The moral of the story is don't play video games because they will make you want to kill. In like uh... videodrome the moral was dont watch tv cos it makes you want to kill. This Cronenberg guy is a genius. And I just saved you some money.

Rating: 3 stars
Summary: Enjoyable, but lacking
Review: Despite David Cronenberg's position as my second-favourite director, even an out-and-out fan like me notices when he starts to repeat himself. One of the problems with auteur directors who write, produce, and direct their movies is that you tend to see a repetition of themes. Now these might be put down to style, but there are lots of ideas here from Videodrome and The Fly, albeit with more up to the minute special effects. The obsession with the body, self-inflicted bodily change and decay is here, with a good measure of William Gibson thrown in. Unless I missed something, the idea of plugging yourself into an organic computer and experiencing virtual reality first came up in the Matrix in 1976's Doctor Who in the story The Deadly Assassin, and the idea of not knowing which reality you are in has been rather worn out by Philip K. Dick. It's not a bad film by any means, and Jude Law turns in a particularly impressive performance. It is however predictable and derivative, and a director with a track record for originality as good as Cronenberg's is capable of so much more.

Rating: 1 stars
Summary: Wow!

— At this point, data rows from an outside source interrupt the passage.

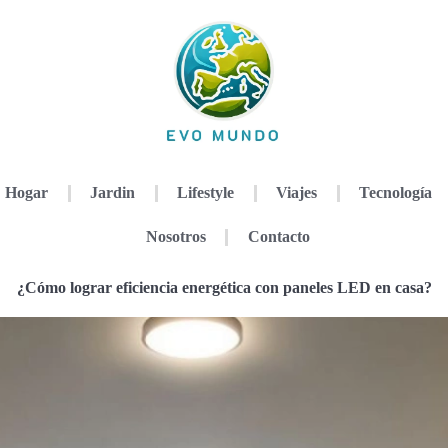
Hogar
Jardin
Lifestyle
Viajes
Tecnología
Nosotros
Contacto
¿Cómo lograr eficiencia energética con paneles LED en casa?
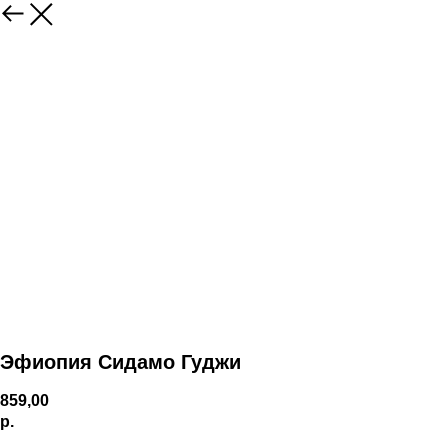
Эфиопия Сидамо Гуджи
859,00
р.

That was terrible!
Review: It just does not get any worse than this movie. Simple words cannot describe the nausa I feel every time I recall that awful day I was subjected to eXistenZ. Perverted and grotesque, this movie embodies all that is wrong with modern cinema. A knockoff of Matrix & The Thirteenth Floor (a knockoff of a knockoff!) the only new feature this movie brought to the screen was mutant reptiles being disected for use in a gameboy. Wow.